It seems I spent my university time enrolled in the wrong departments. I managed degrees in administration, physical education, and general management. If only I had gone to Cal Poly.
Of course at the time I was trying to earn passing marks, the new Cal Poly Wine and Viticultural Program didn’t exist. As far as I know, such programs didn’t exist anywhere else in the 1940s either. So my chances of studying about wine in college were nil. No more. Not only has Cal Poly had such a program for quite a while — since 1999, the program is now an actual university department within the College of Food, Agriculture, and Environmental Sciences.
I first got wind of this program a couple of years ago when visiting Chateaux Margaux and chatting with Marie Guillard about their hiring practices for harvesters.
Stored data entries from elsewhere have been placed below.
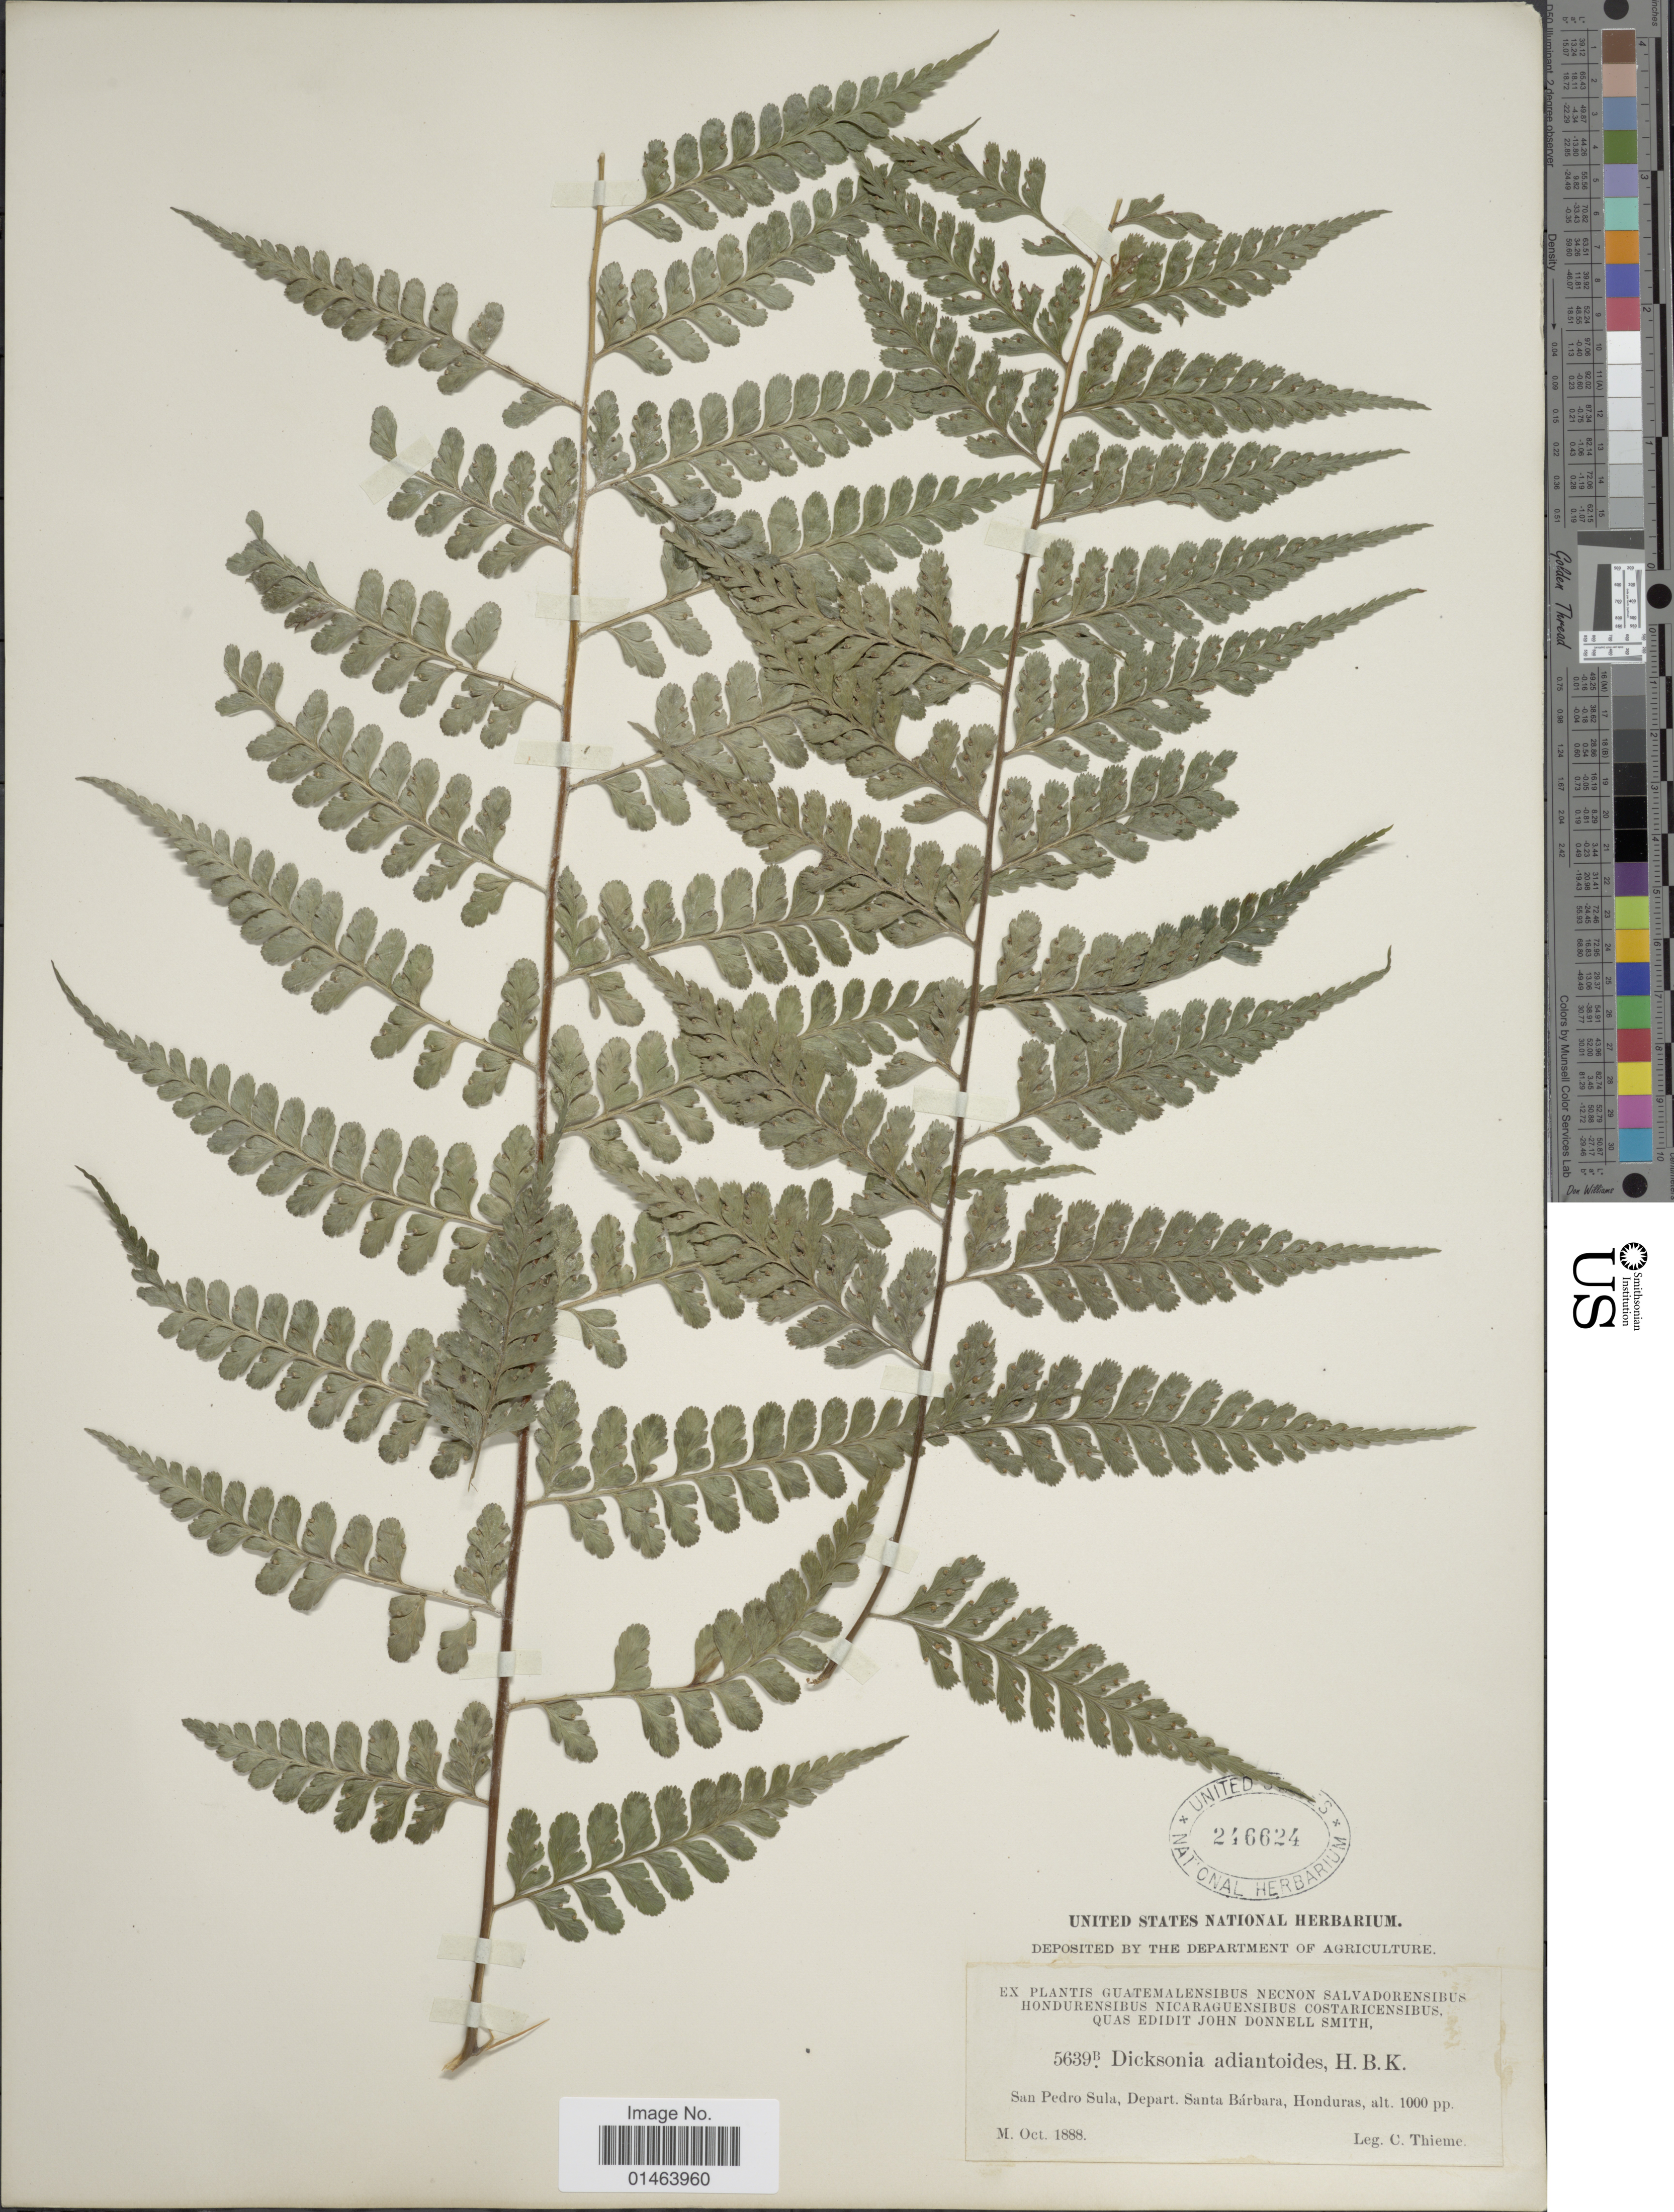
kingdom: Plantae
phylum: Tracheophyta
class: Polypodiopsida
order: Polypodiales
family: Dennstaedtiaceae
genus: Dennstaedtia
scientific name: Dennstaedtia bipinnata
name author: (Cav.) Maxon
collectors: C. Thieme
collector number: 5639b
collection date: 1888-10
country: Honduras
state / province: Santa Bárbara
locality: Honduras, San Pedro Sula.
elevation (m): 305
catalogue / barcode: US 246624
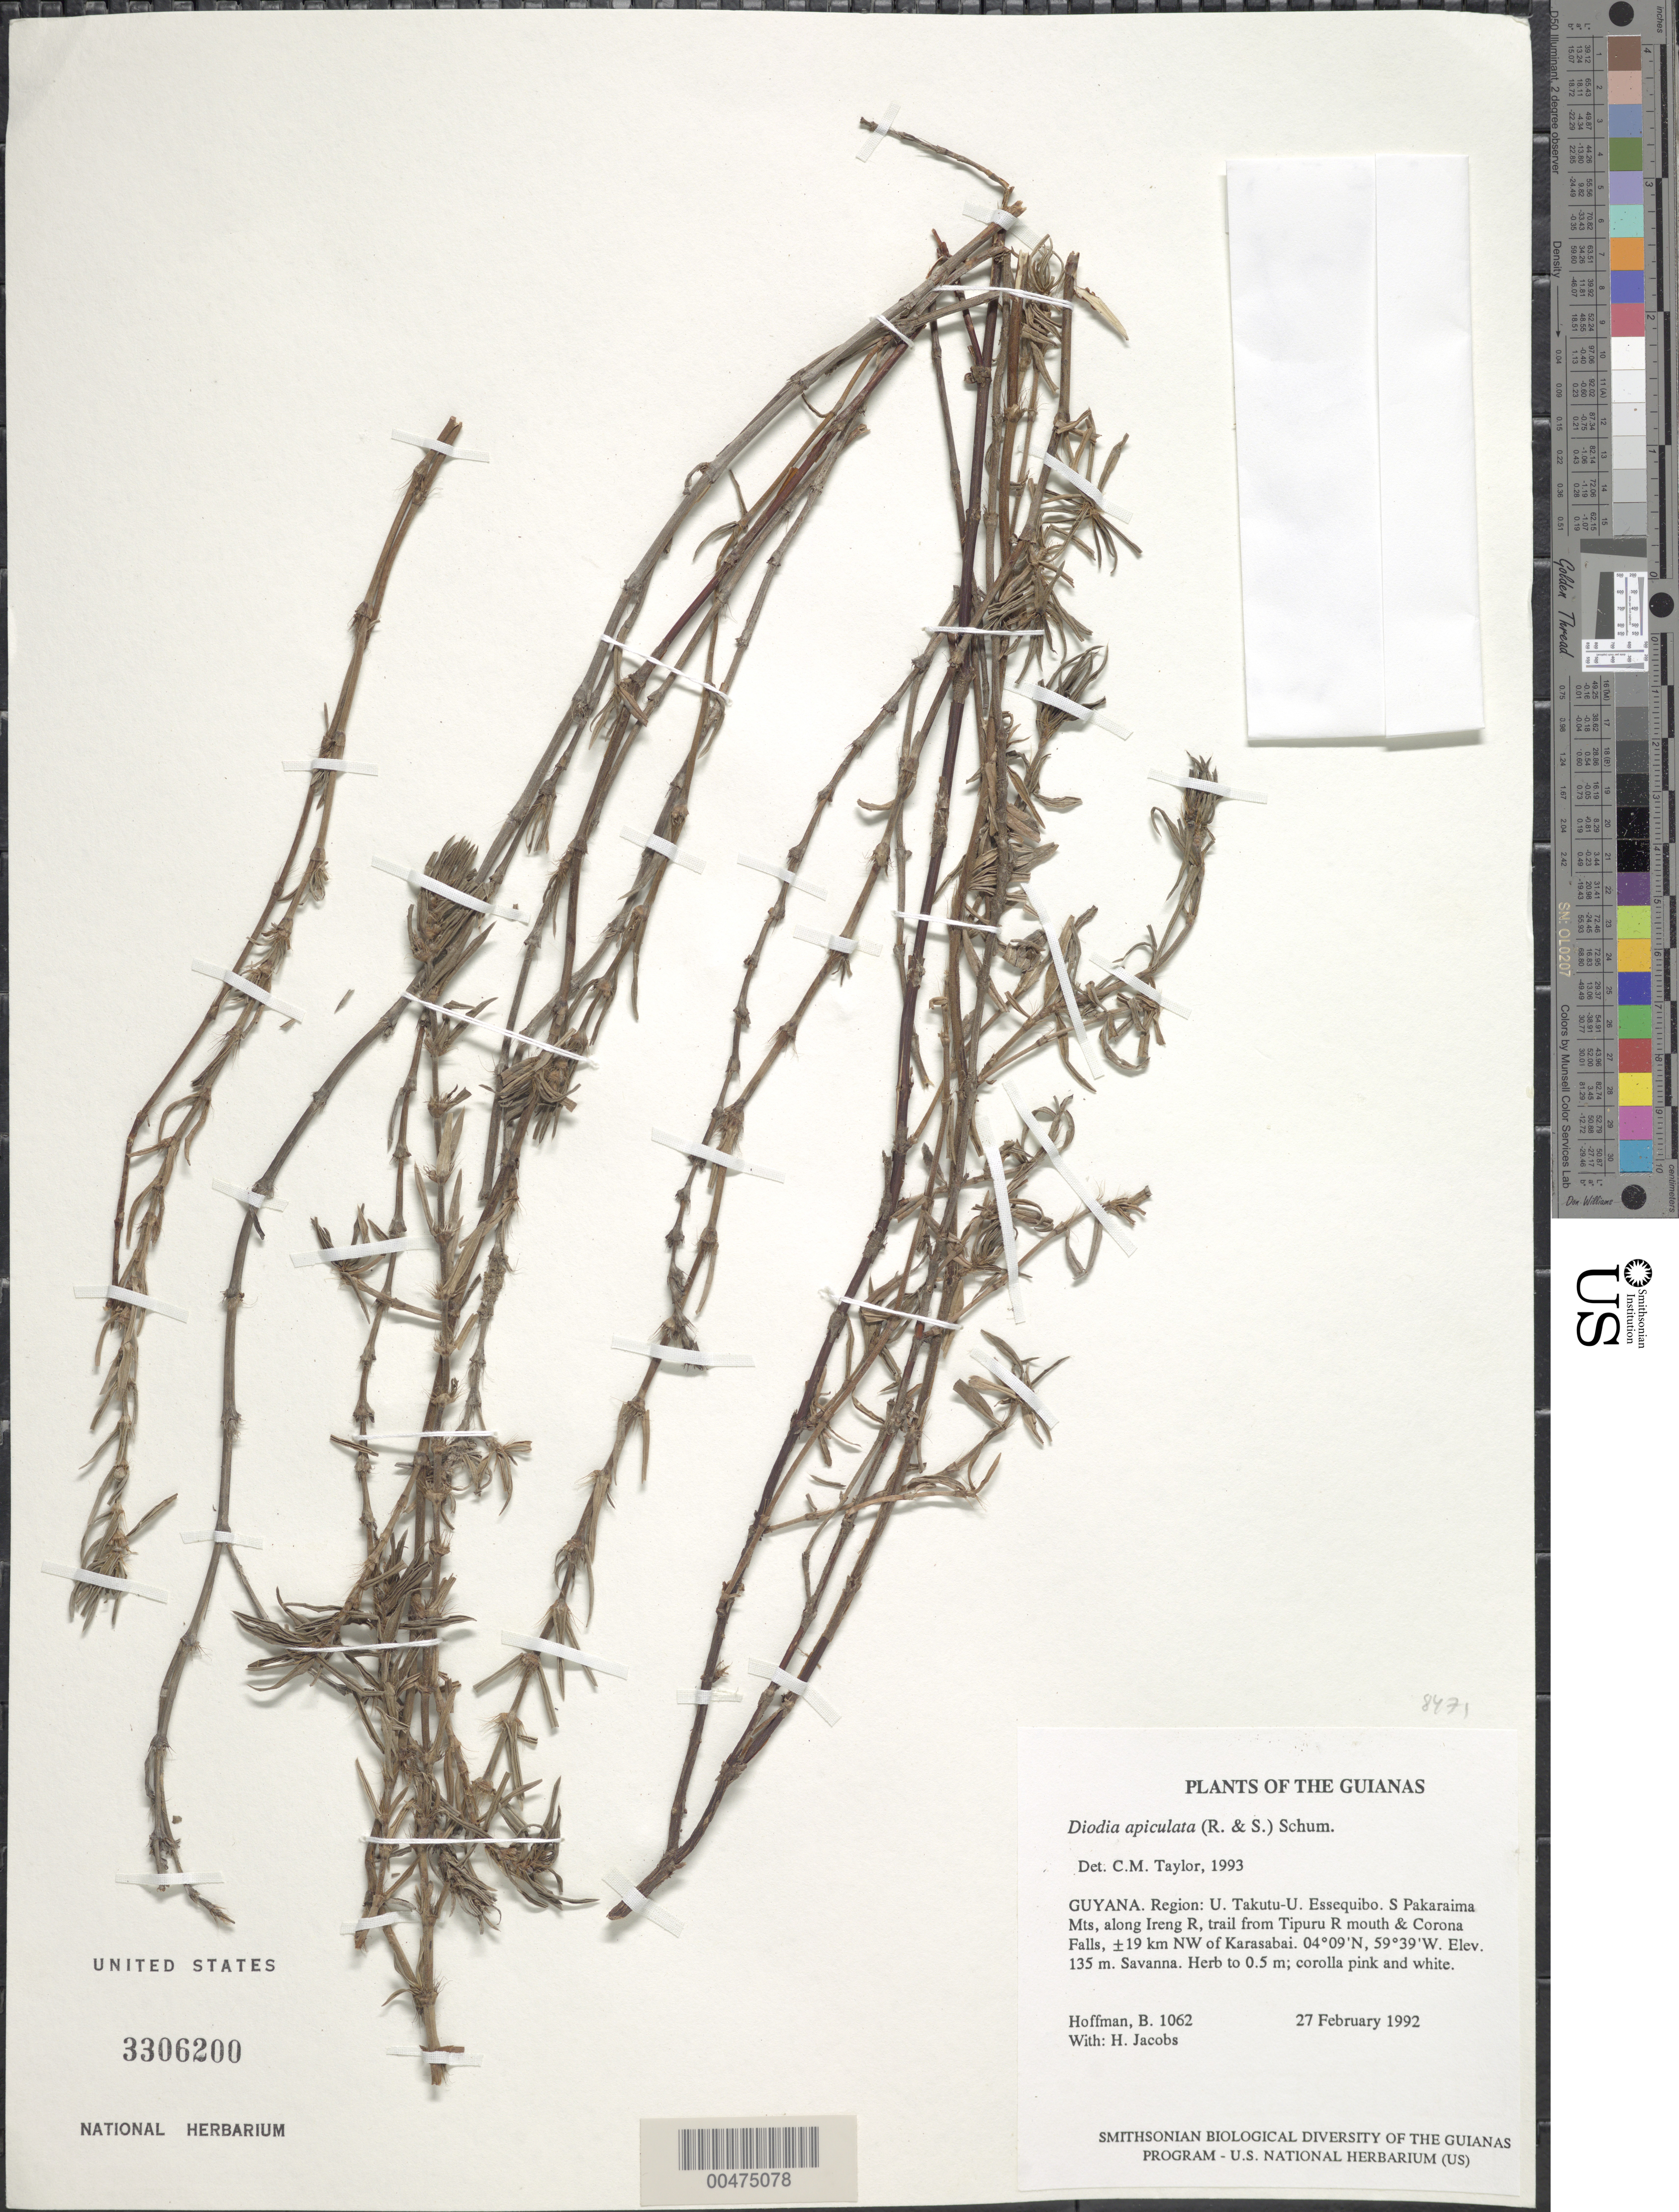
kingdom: Plantae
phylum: Tracheophyta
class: Magnoliopsida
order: Gentianales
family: Rubiaceae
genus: Diodia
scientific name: Diodia apiculata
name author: (Willd. ex Roem. & Schult.) K. Schum.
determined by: Taylor, Charlotte M.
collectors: B. Hoffman & H. Jacobs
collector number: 1062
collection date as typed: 27 February 1992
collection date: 1992-02-27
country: Guyana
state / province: U. Takutu-U. Essequibo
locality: S Pakaraima Mts, along Ireng River, trail from Tipuru River mouth & Corona Falls, ±19 km NW of Karasabai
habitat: Savanna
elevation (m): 135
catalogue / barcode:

She explained that they interview every prospective harvester, many of whom are college students. She didn’t specify from where but indicated that more and more colleges were offering students opportunities to study about wine.
Some 250 Cal Poly students are in the wine program now with another 90 expected by the end of the year. Not all is sniffing and sipping, however. The program requires hands-on work in vineyards and wineries, classes in business, marketing, and basic law. Most also do internships at wineries.
Now that some universities recognize the value of wine knowledge and the importance of educating students about its use, we can only hope that state legislatures will also catch on to the reality that wine has become an acceptable part of our culture and life style and deserves realistic legislation.